Check out Sync Crawls for immediate results without creating a background job.
Creating a Crawl
Crawls are created via the REST API using a POST request:
curl -X POST \
-H "Authorization: Bearer sk_your_api_key" \
-H "Content-Type: application/json" \
-d '{
"crawl_job": {
"start_url": "https://docs.example.com",
"mode": "website",
"max_depth": 2,
"result_format": "markdown"
}
}' \
https://your-server/api/v1/crawls Crawl Options
Basic Options
All parameters must be nested under a crawl_job key in the request body.
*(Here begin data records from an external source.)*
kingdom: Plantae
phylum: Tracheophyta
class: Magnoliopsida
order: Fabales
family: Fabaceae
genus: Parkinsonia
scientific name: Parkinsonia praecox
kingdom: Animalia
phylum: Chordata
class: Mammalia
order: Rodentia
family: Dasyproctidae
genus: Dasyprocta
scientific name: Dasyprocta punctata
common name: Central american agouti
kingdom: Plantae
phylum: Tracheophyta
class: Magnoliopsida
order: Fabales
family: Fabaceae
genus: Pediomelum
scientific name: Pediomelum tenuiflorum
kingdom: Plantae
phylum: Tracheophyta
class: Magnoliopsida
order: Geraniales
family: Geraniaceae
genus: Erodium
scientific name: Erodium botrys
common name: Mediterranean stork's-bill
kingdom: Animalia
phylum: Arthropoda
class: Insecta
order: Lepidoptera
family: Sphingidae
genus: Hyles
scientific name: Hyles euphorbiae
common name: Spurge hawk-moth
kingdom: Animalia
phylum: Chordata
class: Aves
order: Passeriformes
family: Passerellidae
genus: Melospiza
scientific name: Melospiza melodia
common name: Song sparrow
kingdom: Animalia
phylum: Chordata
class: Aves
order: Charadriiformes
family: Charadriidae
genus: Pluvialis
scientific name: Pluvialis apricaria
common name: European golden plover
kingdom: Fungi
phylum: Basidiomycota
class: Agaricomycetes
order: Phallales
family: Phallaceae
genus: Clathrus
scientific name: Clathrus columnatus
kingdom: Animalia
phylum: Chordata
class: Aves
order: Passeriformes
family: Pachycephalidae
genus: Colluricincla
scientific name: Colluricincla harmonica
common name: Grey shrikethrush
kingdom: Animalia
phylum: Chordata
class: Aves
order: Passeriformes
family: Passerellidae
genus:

| Parameter | Required | Description |
|---|---|---|
start_url | Required | The starting URL to crawl |
mode | Required | Crawl mode: website (recursive) or url_list (non-recursive) |
max_depth | Optional | How many levels deep to follow links (default: 3, max: 10) |
max_urls | Optional | Maximum URLs to crawl (default: 100, max: 1000) |
result_format | Optional | Output format: html, text, markdown, or json (default: text) |
Crawl Modes
Mulberry supports two crawl modes:
Website Mode
Starts at a URL and follows links within the same domain
{
"crawl_job": {
"start_url": "https://example.com",
"mode": "website",
"max_depth": 2
}
} URL List Mode
Crawls a specific URL without following links
{
"crawl_job": {
"start_url": "https://example.com/page1",
"mode": "url_list"
}
} Advanced Options
| Parameter | Default | Description |
|---|---|---|
max_workers | 5 | Number of concurrent workers (max: 10) |
emit_page_events | false | Emit webhook events for each page crawled |
delete_on_retrieve | false | Delete results after retrieval |
results_expires_in_days | 7 | Days until results expire (max: 7) |
Filtering Options
Control which pages get crawled using regex patterns:
{
"crawl_job": {
"start_url": "https://docs.example.com",
"mode": "website",
"include_patterns": ["^/docs/", "^/api/"],
"exclude_patterns": ["/legacy/", "/deprecated/"]
}
} | Parameter | Description |
|---|---|
include_patterns | Only crawl URLs matching these patterns |
exclude_patterns | Skip URLs matching these patterns |
Monitoring Progress
Check crawl status by fetching the crawl details:
curl -H "Authorization: Bearer sk_your_api_key" \
https://your-server/api/v1/crawls/crawl_abc123 Response includes current status and progress:
{
"data": {
"id": "crawl_abc123",
"url": "https://docs.example.com",
"status": "running",
"pages_crawled": 47,
"pages_total": 120,
"started_at": "2024-01-15T10:30:00Z"
}
} Crawl Statuses
Retrieving Results
Once a crawl completes, retrieve the results:
curl -H "Authorization: Bearer sk_your_api_key" \
https://your-server/api/v1/crawls/crawl_abc123/results This returns all crawled pages with their content. The content field is formatted according to the result_format specified when creating the crawl (html, text, markdown, or json).
{
"data": [
{
"url": "https://docs.example.com/",
"title": "Documentation Home",
"content": "# Welcome to our docs...",
"status_code": 200,
"crawled_at": "2024-01-15T10:30:15Z"
},
{
"url": "https://docs.example.com/getting-started",
"title": "Getting Started",
"content": "# Getting Started\n\nThis guide...",
"status_code": 200,
"crawled_at": "2024-01-15T10:30:18Z"
}
],
"meta": {
"total": 120,
"page": 1,
"per_page": 20
}
} Pagination
Results are paginated. Use page and per_page parameters:
curl -H "Authorization: Bearer sk_your_api_key" \
"https://your-server/api/v1/crawls/crawl_abc123/results?page=2&per_page=50" Data Retention
Crawl results are retained for a configurable period. Use the results_expires_in_days parameter when creating a crawl to set retention (default: 7 days, max: 7 days). After expiration, the crawl record remains but page content is deleted.